> **Records shown**:

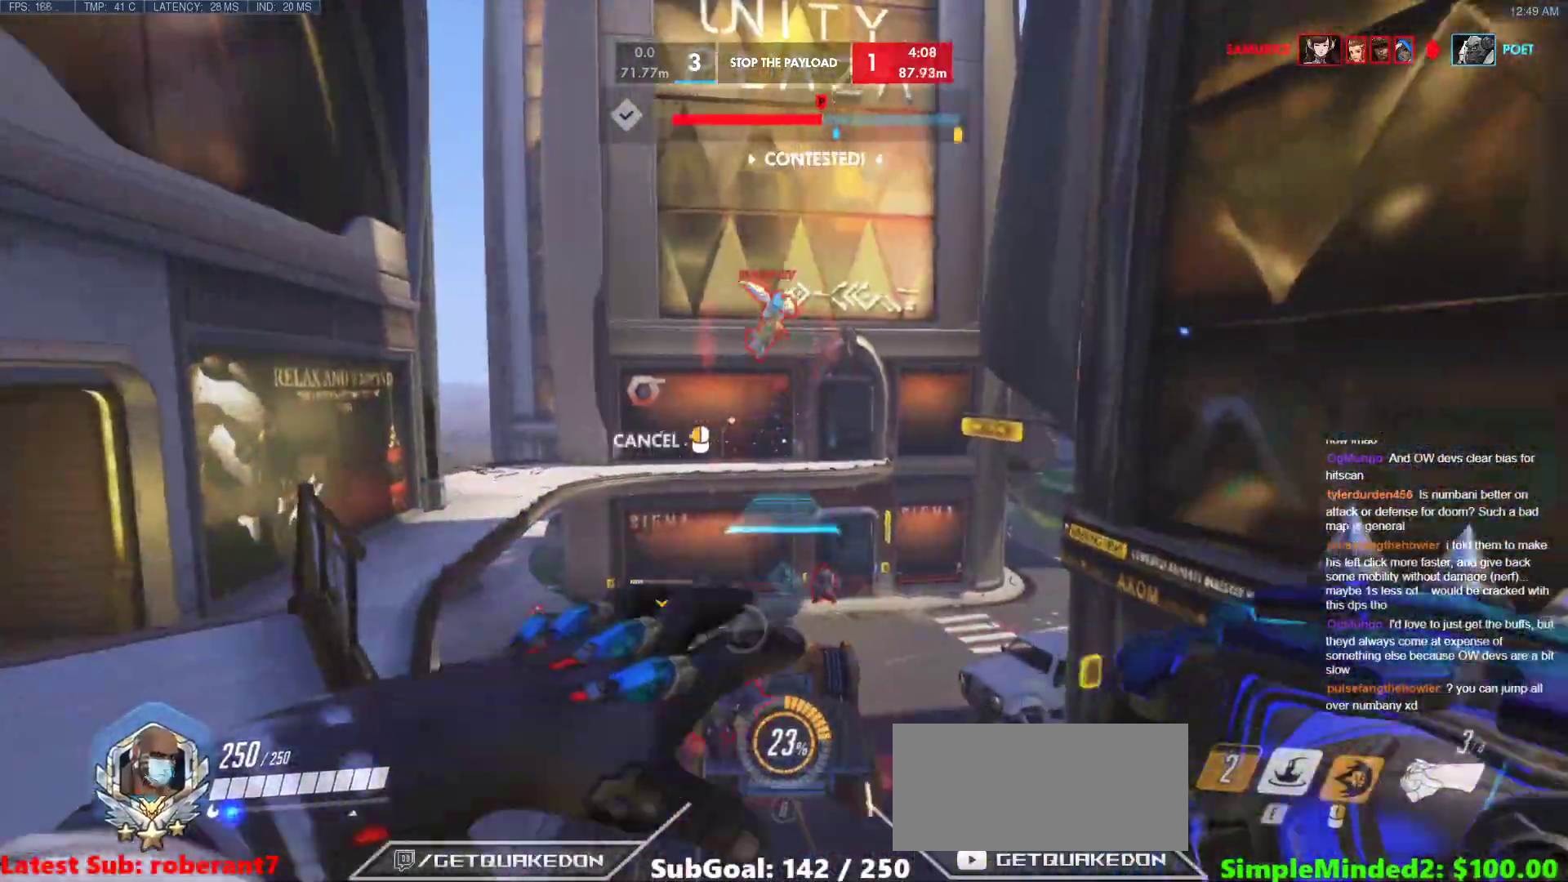
{"keys": ["s"], "mouse": ["right"], "events": [[136, "a", "down"], [136, "w", "down"], [290, "a", "up"], [290, "w", "up"], [410, "s", "down"]]}
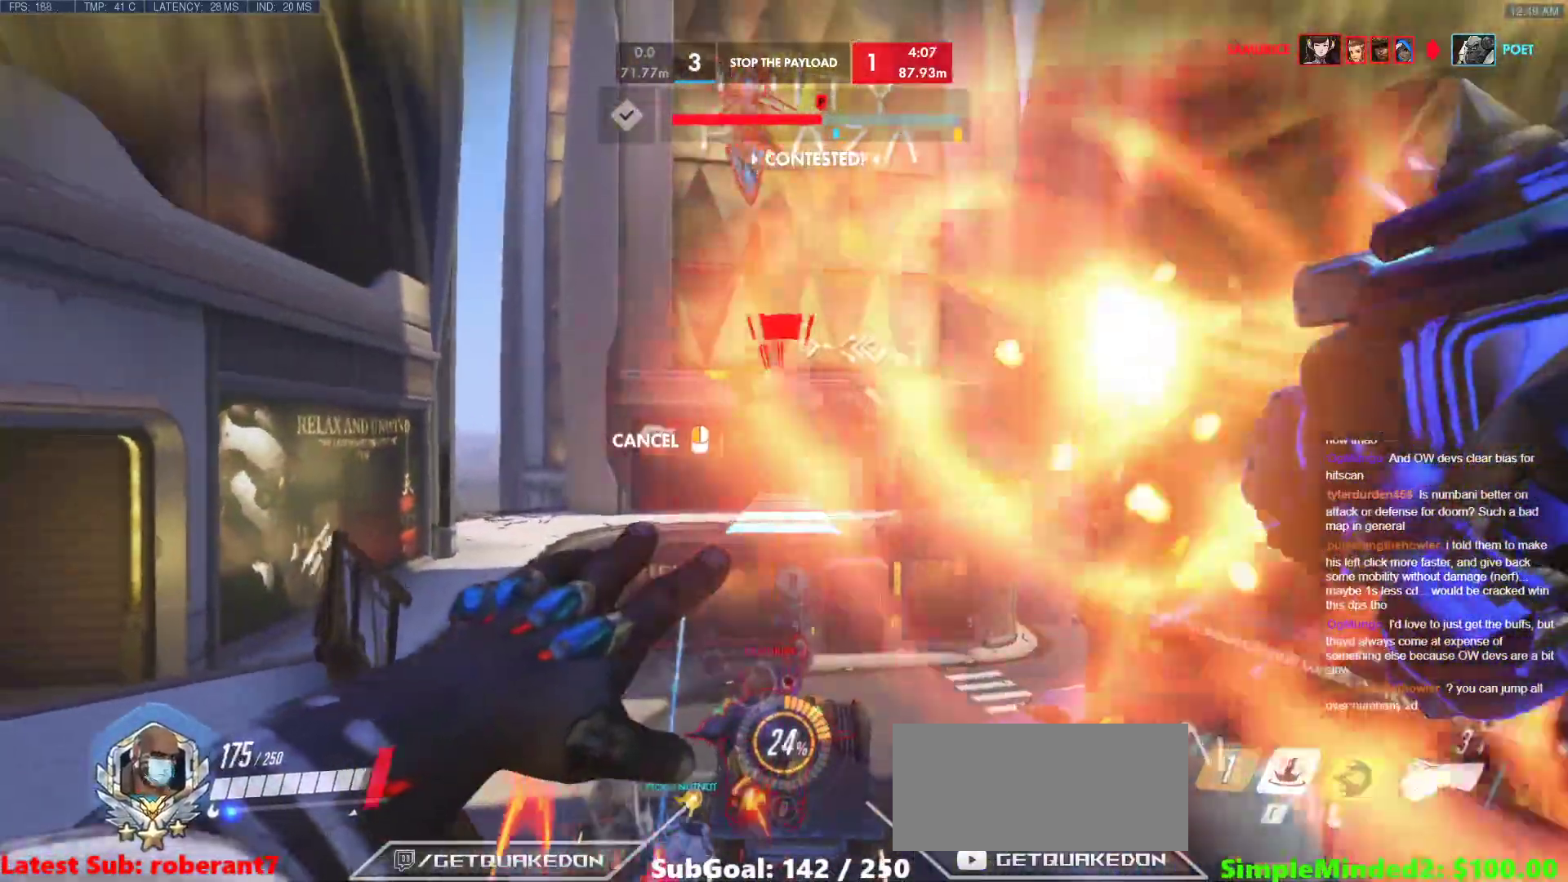
{"keys": ["space", "w"], "mouse": [], "events": [[34, "space", "down"], [85, "d", "down"], [137, "s", "up"], [188, "space", "up"], [239, "mouse_right", "up"], [290, "d", "up"], [290, "w", "down"], [427, "space", "down"]]}
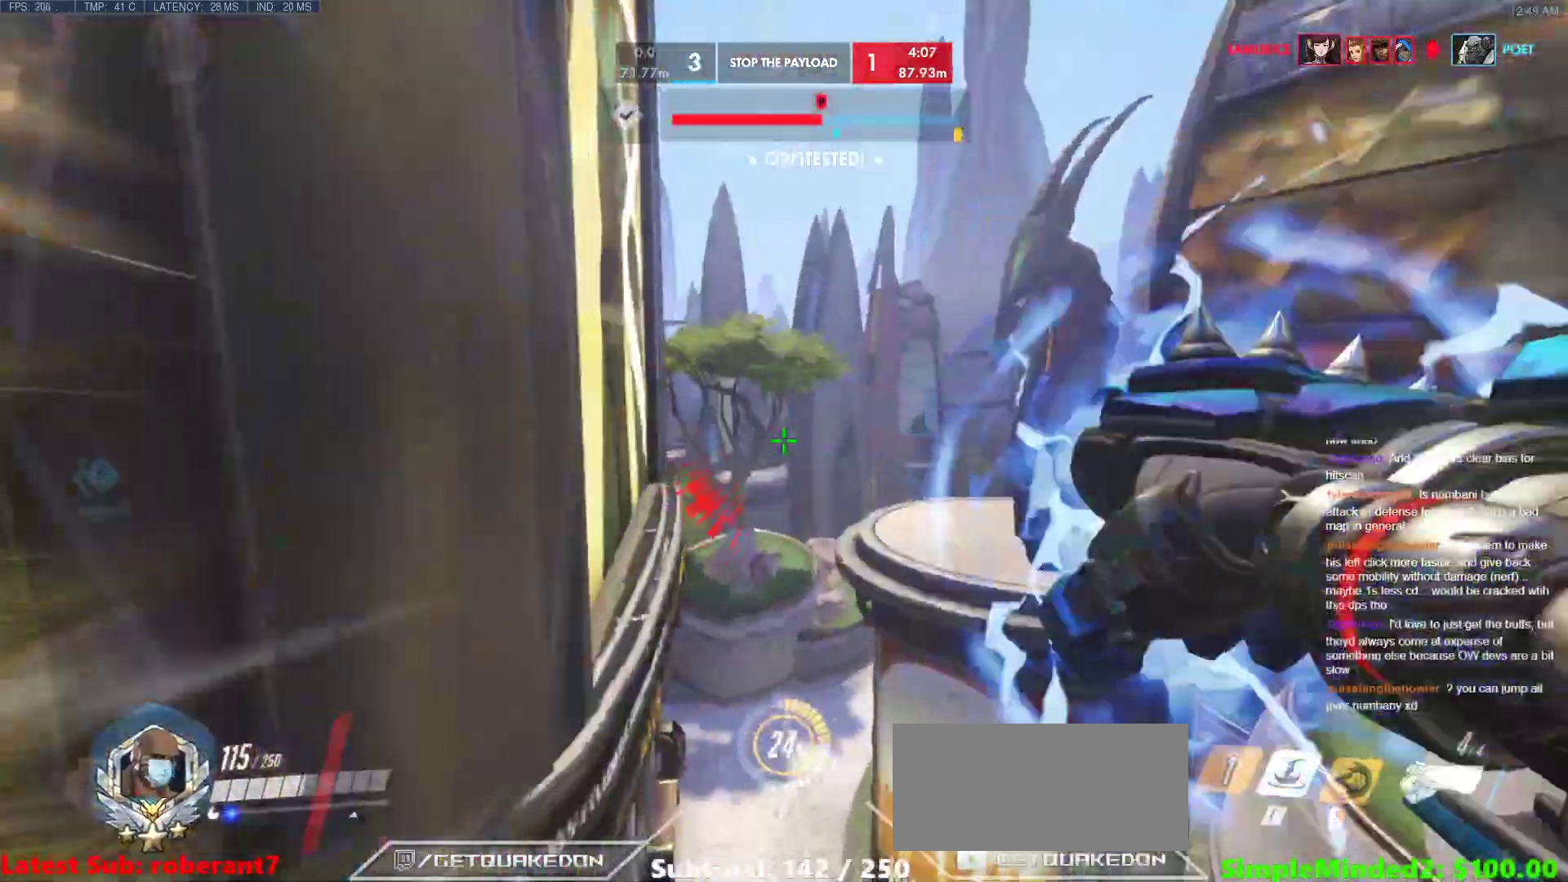
{"keys": ["a", "s"], "mouse": [], "events": [[103, "space", "up"], [342, "w", "up"], [444, "a", "down"], [444, "s", "down"]]}
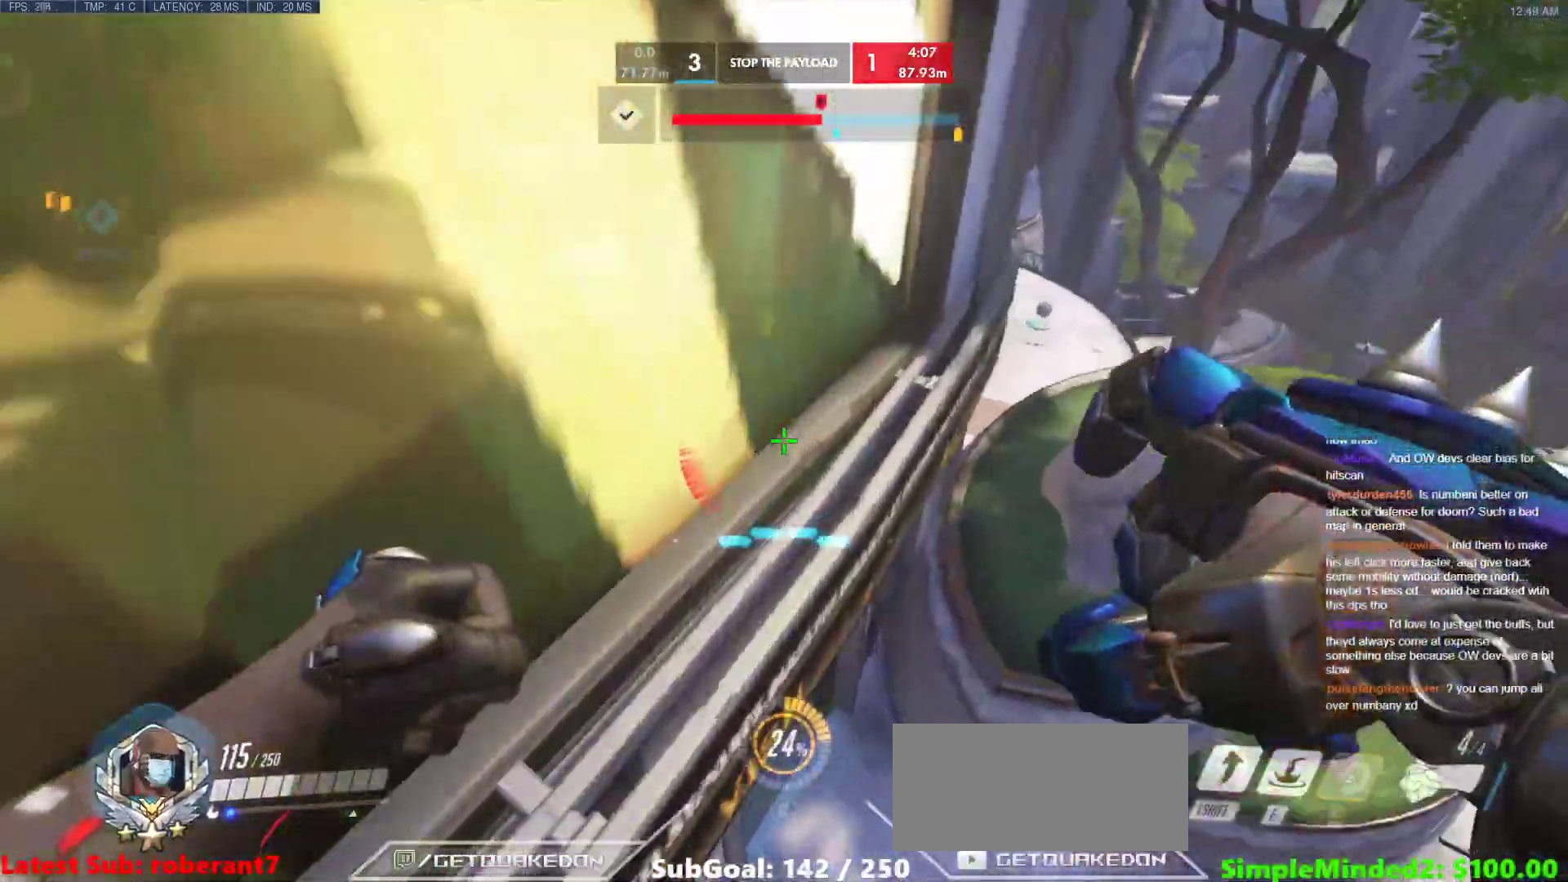
{"keys": ["a", "w"], "mouse": [], "events": [[188, "a", "up"], [273, "a", "down"], [273, "s", "up"], [461, "w", "down"]]}
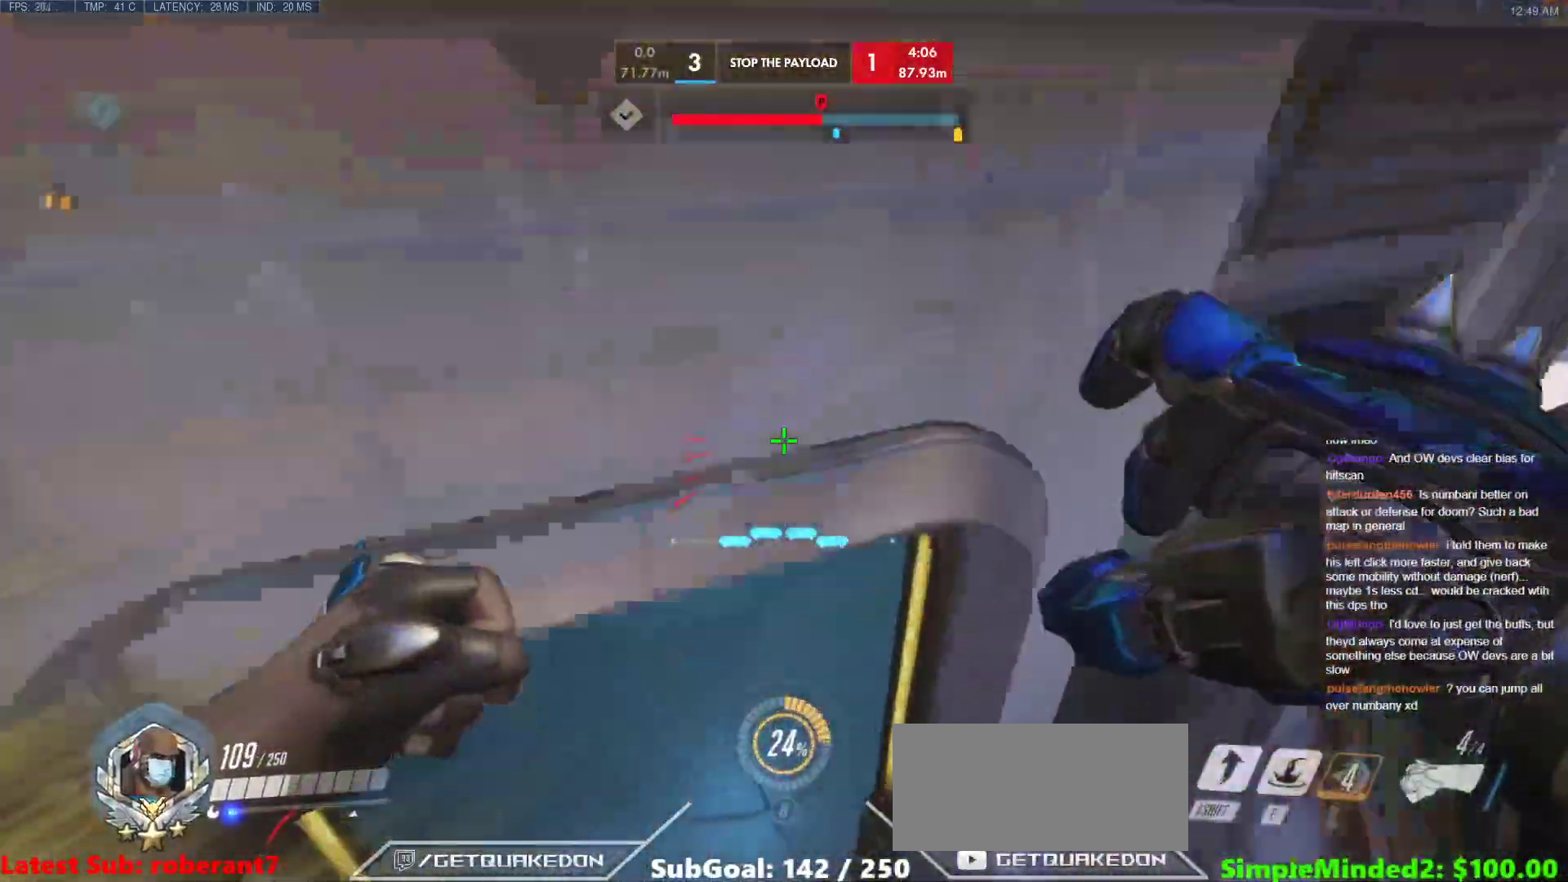
{"keys": ["w"], "mouse": [], "events": [[188, "a", "up"], [239, "space", "down"], [376, "space", "up"]]}
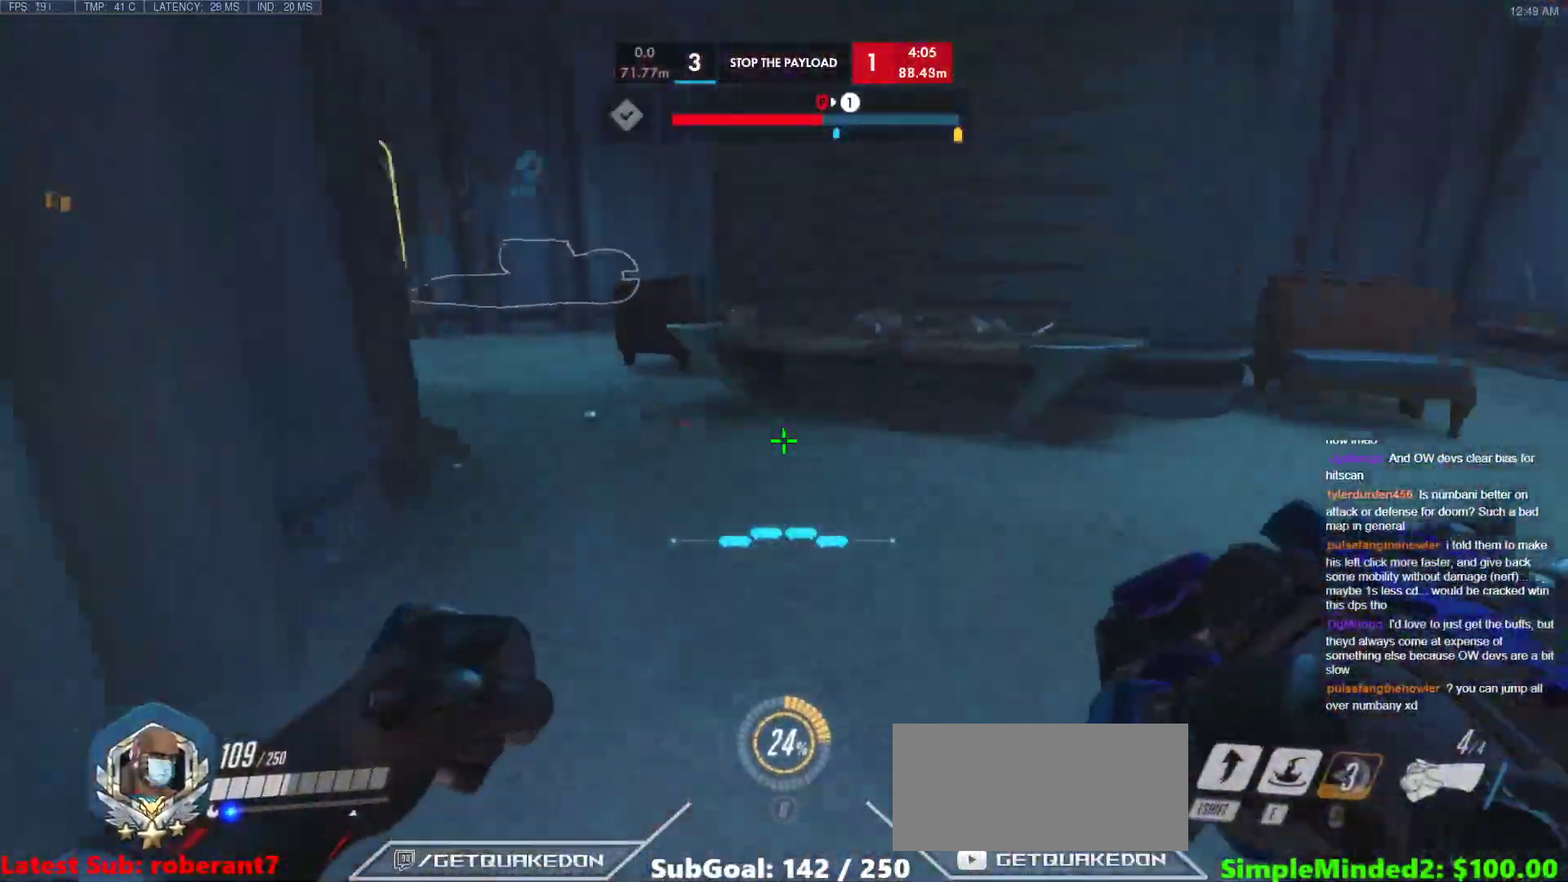
{"keys": ["w"], "mouse": [], "events": [[307, "d", "down"], [443, "d", "up"]]}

> **Task objective**:
With the pictures excluded, retype the records above verbatim.

> **Output for this exercise**:
{"keys": ["s"], "mouse": ["right"], "events": [[136, "a", "down"], [136, "w", "down"], [290, "a", "up"], [290, "w", "up"], [410, "s", "down"]]}
{"keys": ["space", "w"], "mouse": [], "events": [[34, "space", "down"], [85, "d", "down"], [137, "s", "up"], [188, "space", "up"], [239, "mouse_right", "up"], [290, "d", "up"], [290, "w", "down"], [427, "space", "down"]]}
{"keys": ["a", "s"], "mouse": [], "events": [[103, "space", "up"], [342, "w", "up"], [444, "a", "down"], [444, "s", "down"]]}
{"keys": ["a", "w"], "mouse": [], "events": [[188, "a", "up"], [273, "a", "down"], [273, "s", "up"], [461, "w", "down"]]}
{"keys": ["w"], "mouse": [], "events": [[188, "a", "up"], [239, "space", "down"], [376, "space", "up"]]}
{"keys": ["w"], "mouse": [], "events": [[307, "d", "down"], [443, "d", "up"]]}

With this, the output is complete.